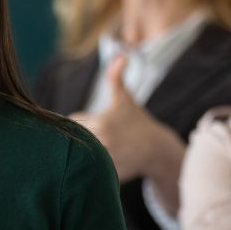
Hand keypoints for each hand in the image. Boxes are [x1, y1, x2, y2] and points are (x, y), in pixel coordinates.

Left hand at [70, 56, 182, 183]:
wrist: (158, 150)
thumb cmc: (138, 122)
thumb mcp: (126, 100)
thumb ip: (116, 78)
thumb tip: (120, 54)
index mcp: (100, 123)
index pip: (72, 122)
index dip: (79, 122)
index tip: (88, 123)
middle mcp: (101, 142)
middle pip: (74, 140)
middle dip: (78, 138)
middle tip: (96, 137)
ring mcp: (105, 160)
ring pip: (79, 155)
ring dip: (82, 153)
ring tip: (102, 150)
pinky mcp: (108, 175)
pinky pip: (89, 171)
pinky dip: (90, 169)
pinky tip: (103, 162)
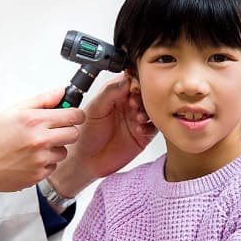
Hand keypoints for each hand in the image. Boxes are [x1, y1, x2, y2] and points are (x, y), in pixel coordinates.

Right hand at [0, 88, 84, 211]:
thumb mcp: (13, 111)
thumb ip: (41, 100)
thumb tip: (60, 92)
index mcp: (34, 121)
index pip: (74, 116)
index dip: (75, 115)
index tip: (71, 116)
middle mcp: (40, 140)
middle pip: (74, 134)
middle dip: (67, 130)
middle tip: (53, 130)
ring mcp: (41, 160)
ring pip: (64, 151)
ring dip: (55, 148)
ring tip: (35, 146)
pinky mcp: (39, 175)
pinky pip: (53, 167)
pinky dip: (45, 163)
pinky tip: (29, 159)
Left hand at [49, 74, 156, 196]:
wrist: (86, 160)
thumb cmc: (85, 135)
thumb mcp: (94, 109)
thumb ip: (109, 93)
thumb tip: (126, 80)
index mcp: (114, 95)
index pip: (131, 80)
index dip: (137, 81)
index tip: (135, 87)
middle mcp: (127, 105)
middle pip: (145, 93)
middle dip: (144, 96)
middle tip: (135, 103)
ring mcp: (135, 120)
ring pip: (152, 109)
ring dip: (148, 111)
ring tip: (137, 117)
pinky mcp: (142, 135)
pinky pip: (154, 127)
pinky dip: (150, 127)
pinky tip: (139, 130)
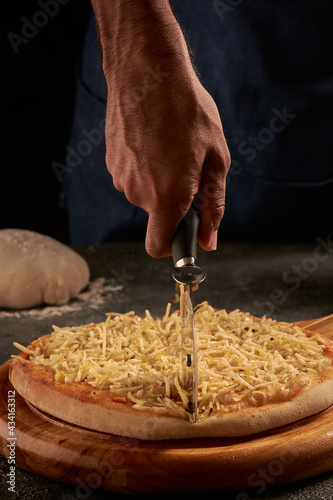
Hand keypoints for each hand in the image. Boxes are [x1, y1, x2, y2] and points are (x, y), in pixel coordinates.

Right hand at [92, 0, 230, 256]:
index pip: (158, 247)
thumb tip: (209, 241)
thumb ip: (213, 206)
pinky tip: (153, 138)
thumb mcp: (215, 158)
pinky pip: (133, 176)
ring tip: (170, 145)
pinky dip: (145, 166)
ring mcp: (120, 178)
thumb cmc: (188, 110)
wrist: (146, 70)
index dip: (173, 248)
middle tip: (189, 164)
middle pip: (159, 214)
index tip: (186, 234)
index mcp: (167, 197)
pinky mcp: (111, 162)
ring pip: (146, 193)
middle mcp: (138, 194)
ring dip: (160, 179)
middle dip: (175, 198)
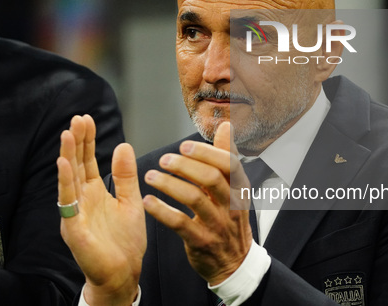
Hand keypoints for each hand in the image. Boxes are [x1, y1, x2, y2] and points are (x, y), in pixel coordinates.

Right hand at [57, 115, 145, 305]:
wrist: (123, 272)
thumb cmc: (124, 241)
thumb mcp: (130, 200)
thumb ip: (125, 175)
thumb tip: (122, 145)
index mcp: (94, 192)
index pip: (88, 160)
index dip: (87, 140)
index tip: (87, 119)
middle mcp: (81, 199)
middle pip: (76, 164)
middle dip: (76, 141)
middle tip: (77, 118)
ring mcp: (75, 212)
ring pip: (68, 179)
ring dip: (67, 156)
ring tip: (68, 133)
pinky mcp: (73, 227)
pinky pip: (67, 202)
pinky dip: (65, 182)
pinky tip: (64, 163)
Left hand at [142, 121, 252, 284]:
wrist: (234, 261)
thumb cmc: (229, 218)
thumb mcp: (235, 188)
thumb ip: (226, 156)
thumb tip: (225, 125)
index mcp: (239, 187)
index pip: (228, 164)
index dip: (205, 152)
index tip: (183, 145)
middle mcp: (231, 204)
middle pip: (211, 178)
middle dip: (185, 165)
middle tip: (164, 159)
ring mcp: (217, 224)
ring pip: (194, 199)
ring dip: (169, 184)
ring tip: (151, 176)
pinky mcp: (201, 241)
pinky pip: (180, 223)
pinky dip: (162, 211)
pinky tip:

▸ **Work instructions**: Output exactly the lines from the line containing "ring tip: (137, 117)" through the last line of the records, both included, and leave out every picture.

▸ **Task answer**:
ring tip: (137, 117)
pinky mcp: (142, 135)
pinky pip: (154, 127)
pinky dip: (150, 127)
pinky tip: (139, 130)
Hand keypoints for each hand in the image. Boxes are [x1, y1, x2, y2] and points are (x, y), in pixel coordinates.

Right hand at [92, 0, 230, 256]:
index pip: (158, 247)
thumb tip: (209, 241)
thumb ip: (213, 206)
pinky tip: (153, 138)
thumb mcp: (215, 158)
pinky pip: (133, 176)
ring tip: (170, 145)
pinky dip: (145, 166)
ring mcp: (120, 178)
thumb cmc: (188, 110)
wrist: (146, 70)
index dip: (173, 248)
middle tip: (189, 164)
middle pip: (159, 214)
index tip: (186, 234)
index mcp: (167, 197)
pinky mcp: (111, 162)
ring pip: (146, 193)
middle mcp: (138, 194)
ring dip: (160, 179)
middle dip: (175, 198)
Hand keypoints for each hand in the image. Boxes are [x1, y1, x2, y2] and points are (x, y), in pixel coordinates.

Right hand at [57, 115, 145, 305]:
wrist: (123, 272)
thumb cmc: (124, 241)
thumb mcp: (130, 200)
thumb ip: (125, 175)
thumb tip: (122, 145)
index mcp: (94, 192)
index pip: (88, 160)
index dip: (87, 140)
index tip: (87, 119)
middle mcp: (81, 199)
middle pip: (76, 164)
middle dip: (76, 141)
middle tip: (77, 118)
ring mcp: (75, 212)
ring pip: (68, 179)
ring dip: (67, 156)
ring tip: (68, 133)
pinky mcp: (73, 227)
pinky pip: (67, 202)
pinky dip: (65, 182)
pinky tip: (64, 163)
Left hand at [142, 121, 252, 284]:
wrist: (234, 261)
thumb cmc: (229, 218)
thumb mcp: (235, 188)
thumb ip: (226, 156)
thumb tip: (225, 125)
index mcp: (239, 187)
index pip: (228, 164)
index dip: (205, 152)
index tip: (183, 145)
middle mcp: (231, 204)
middle pip: (211, 178)
middle dip: (185, 165)
middle tip: (164, 159)
ring mcp: (217, 224)
ring pip: (194, 199)
ring dip: (169, 184)
ring tip: (151, 176)
pinky mcp: (201, 241)
pinky pip: (180, 223)
pinky dip: (162, 211)
pinky tip:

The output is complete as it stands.